Święta Teresa z Avila jest świadkiem tej wielkiej mocy wstawiennictwa – tak pisze:

„Pragnęłabym wszystkich pociągnąć do pobożnej czci tego chwalebnego świętego, wiedząc z długoletniego doświadczenia, jak wielkie dobra on jest mocen wyjednać nam u Boga. Nigdy jeszcze nie spotkałam nikogo, kto by prawdziwie miał do niego nabożeństwo i szczególną mu część oddawał, a nie osiągał coraz większych korzyści w cnocie, bo on w sposób dziwnie skuteczny wspomaga każdą duszę, która się mu poleca.
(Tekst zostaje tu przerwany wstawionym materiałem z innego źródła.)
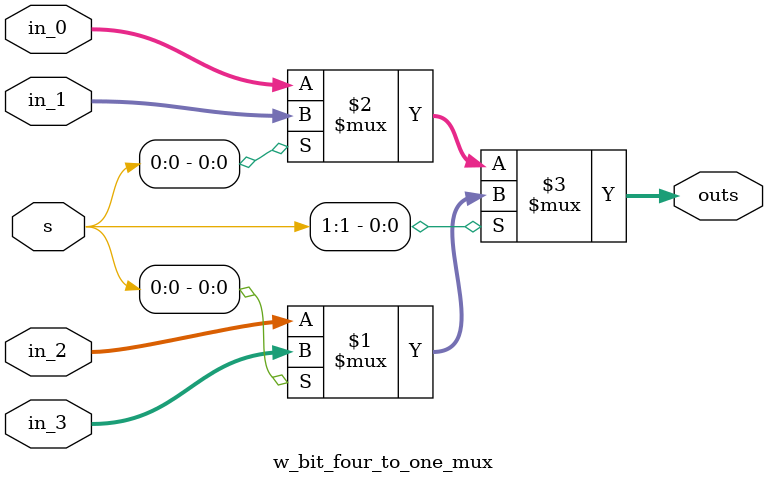
<source format=v>
module w_bit_four_to_one_mux #(
	parameter W=2 
) 
(
	input [W-1:0] in_0, 
	input [W-1:0] in_1,
	input [W-1:0] in_2,	
	input [W-1:0] in_3,
	input [1:0]s, 
	output [W-1:0]outs
	
);  
	// The MUX logic equation is implemented using nested if statements. 
	assign outs = s[1] ? (s[0] ? in_3 : in_2 ) : (s[0] ? in_1 : in_0); 
	
endmodule 
</source>
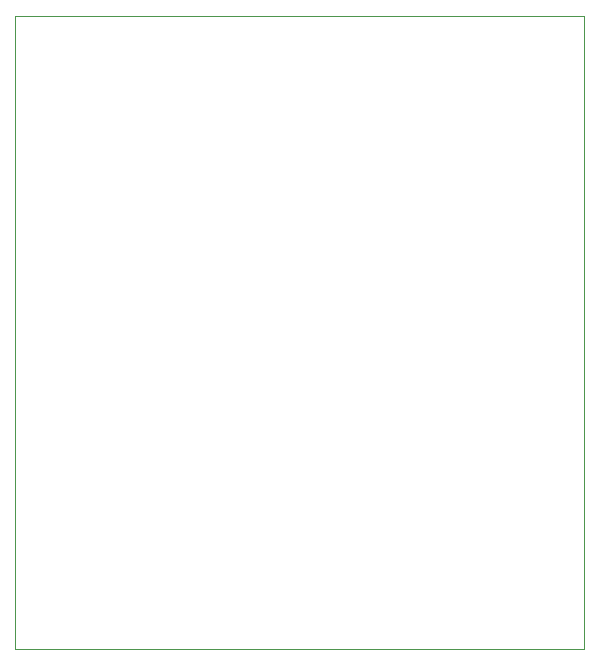
<source format=gm1>
%TF.GenerationSoftware,KiCad,Pcbnew,(6.0.11)*%
%TF.CreationDate,2023-05-09T17:47:33+10:00*%
%TF.ProjectId,LVBMS_A_Sample_R2,4c56424d-535f-4415-9f53-616d706c655f,1*%
%TF.SameCoordinates,Original*%
%TF.FileFunction,Profile,NP*%
%FSLAX46Y46*%
G04 Gerber Fmt 4.6, Leading zero omitted, Abs format (unit mm)*
G04 Created by KiCad (PCBNEW (6.0.11)) date 2023-05-09 17:47:33*
%MOMM*%
%LPD*%
G01*
G04 APERTURE LIST*
%TA.AperFunction,Profile*%
%ADD10C,0.100000*%
%TD*%
G04 APERTURE END LIST*
D10*
X125120400Y-118618000D02*
X173329600Y-118618000D01*
X173329600Y-118618000D02*
X173329600Y-65074800D01*
X173329600Y-65074800D02*
X125120400Y-65074800D01*
X125120400Y-65074800D02*
X125120400Y-118618000D01*
M02*

</source>
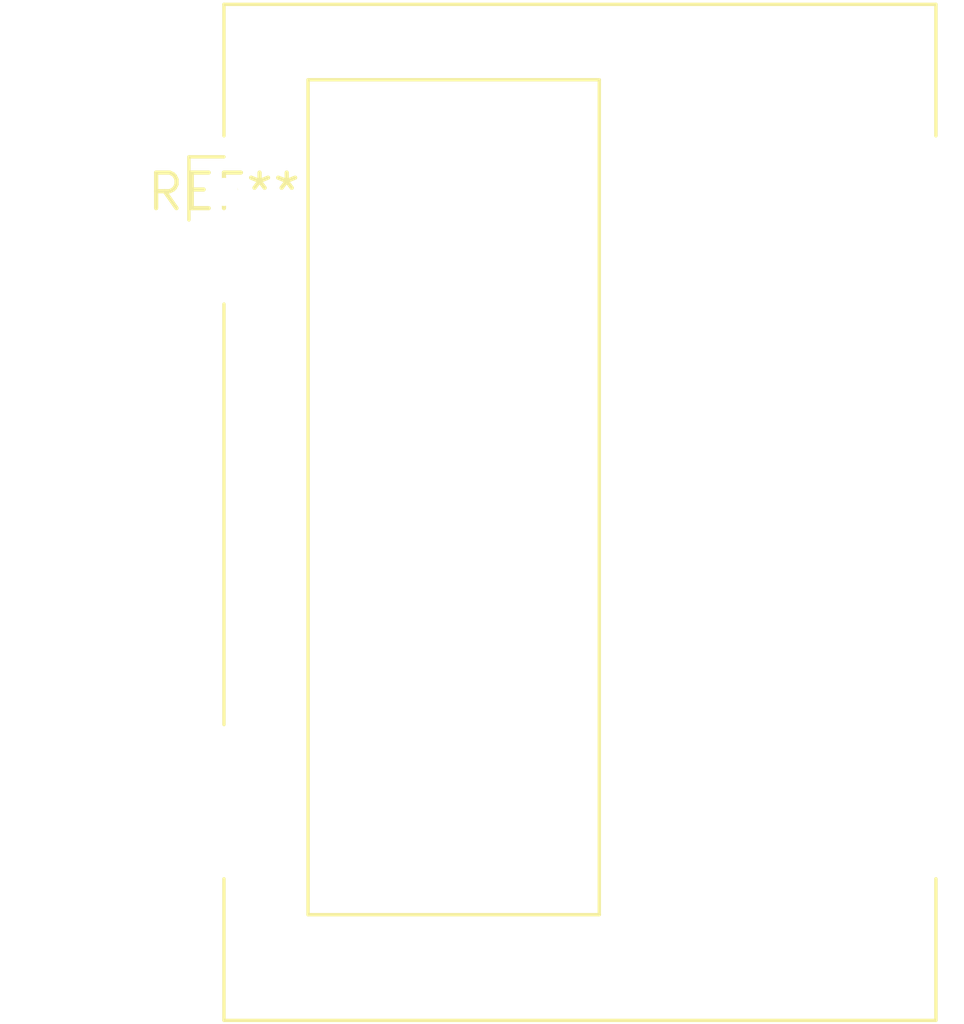
<source format=kicad_pcb>
(kicad_pcb (version 20240108) (generator pcbnew)

  (general
    (thickness 1.6)
  )

  (paper "A4")
  (layers
    (0 "F.Cu" signal)
    (31 "B.Cu" signal)
    (32 "B.Adhes" user "B.Adhesive")
    (33 "F.Adhes" user "F.Adhesive")
    (34 "B.Paste" user)
    (35 "F.Paste" user)
    (36 "B.SilkS" user "B.Silkscreen")
    (37 "F.SilkS" user "F.Silkscreen")
    (38 "B.Mask" user)
    (39 "F.Mask" user)
    (40 "Dwgs.User" user "User.Drawings")
    (41 "Cmts.User" user "User.Comments")
    (42 "Eco1.User" user "User.Eco1")
    (43 "Eco2.User" user "User.Eco2")
    (44 "Edge.Cuts" user)
    (45 "Margin" user)
    (46 "B.CrtYd" user "B.Courtyard")
    (47 "F.CrtYd" user "F.Courtyard")
    (48 "B.Fab" user)
    (49 "F.Fab" user)
    (50 "User.1" user)
    (51 "User.2" user)
    (52 "User.3" user)
    (53 "User.4" user)
    (54 "User.5" user)
    (55 "User.6" user)
    (56 "User.7" user)
    (57 "User.8" user)
    (58 "User.9" user)
  )

  (setup
    (pad_to_mask_clearance 0)
    (pcbplotparams
      (layerselection 0x00010fc_ffffffff)
      (plot_on_all_layers_selection 0x0000000_00000000)
      (disableapertmacros false)
      (usegerberextensions false)
      (usegerberattributes false)
      (usegerberadvancedattributes false)
      (creategerberjobfile false)
      (dashed_line_dash_ratio 12.000000)
      (dashed_line_gap_ratio 3.000000)
      (svgprecision 4)
      (plotframeref false)
      (viasonmask false)
      (mode 1)
      (useauxorigin false)
      (hpglpennumber 1)
      (hpglpenspeed 20)
      (hpglpendiameter 15.000000)
      (dxfpolygonmode false)
      (dxfimperialunits false)
      (dxfusepcbnewfont false)
      (psnegative false)
      (psa4output false)
      (plotreference false)
      (plotvalue false)
      (plotinvisibletext false)
      (sketchpadsonfab false)
      (subtractmaskfromsilk false)
      (outputformat 1)
      (mirror false)
      (drillshape 1)
      (scaleselection 1)
      (outputdirectory "")
    )
  )

  (net 0 "")

  (footprint "EA_DOGS104X-A" (layer "F.Cu") (at 0 0))

)

</source>
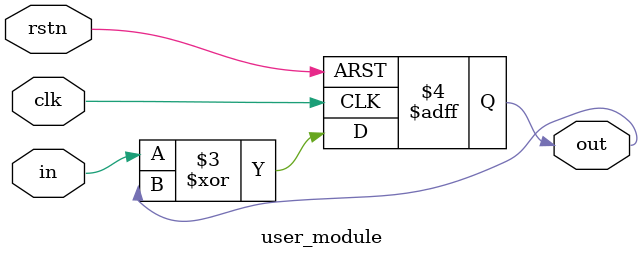
<source format=v>
module user_module (
    input clk,
    input rstn,
    input in, 
    output reg out
);
always@(posedge clk or negedge rstn) begin
    if(~rstn) out <= 0;
	else out <= in ^ out;
end
endmodule
</source>
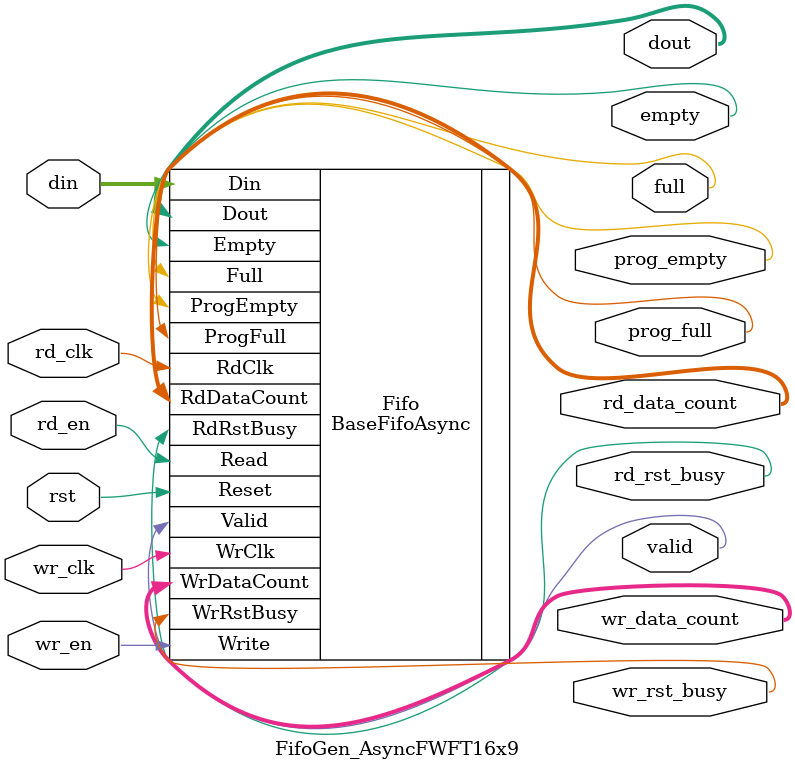
<source format=v>
/*
	FifoGen_AsyncFWFT16x9.v: Behavior version of 16x9 block RAM FIFO

		  Ted Rossin 10-18-2024
	  		     11-05-2024 

     Note: 
*/

`timescale 1ns / 1ps

module FifoGen_AsyncFWFT16x9(
     input wr_clk
    ,input rd_clk
    ,input rst
    ,output wr_rst_busy
    ,output rd_rst_busy
    ,input[8:0] din
    ,input wr_en
    ,input rd_en
    ,output[8:0] dout
    ,output full
    ,output empty
    ,output prog_empty
    ,output[3:0] wr_data_count
    ,output[3:0] rd_data_count
    ,output prog_full
    ,output valid
);

    BaseFifoAsync #(
	 .FirstWordFall(1)
	,.BuiltIn(0)
    	,.Width(9)
	,.ProgEmptyValue(5)
	,.ProgFullValue(12)
	,.DataCountWidth(4)
	,.Depth(16)
	,.NumSync(2)
    ) Fifo(
     	 .WrClk(wr_clk)
     	,.RdClk(rd_clk)
    	,.Reset(rst)
	,.RdRstBusy(rd_rst_busy)
	,.WrRstBusy(wr_rst_busy)
    	,.Write(wr_en)
    	,.Read(rd_en)
    	,.Din(din)
    	,.Dout(dout)
    	,.ProgFull(prog_full)
    	,.WrDataCount(wr_data_count)
    	,.RdDataCount(rd_data_count)
    	,.Valid(valid)
    	,.Empty(empty)
	,.ProgEmpty(prog_empty)
    	,.Full(full)
    );
endmodule

</source>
Od wielu lat już, o ile pamiętam, co roku w dzień święta jego proszę go o jaką łaskę i zawsze ją otrzymuję, a jeśli prośba moja jest w czym niewłaściwa, on ją zawsze prostuje dla większego mego dobra.”

(Ż 6,7)

Starajmy się zatem z ufnością udać do świętego Józefa, a modląc się do Najświętszej Maryi Panny, której był „prawdziwym mężem”, pamiętajmy o nim… i odwrotnie!

Niech Jezus, który tak bardzo kochał i kocha swojego przybranego ojca, pomoże nam zwrócić się do Niego podczas tej nowenny z tymi samymi uczuciami synowskiej ufności oraz czułej i wdzięcznej miłości, jaką darzył go na tej ziemi!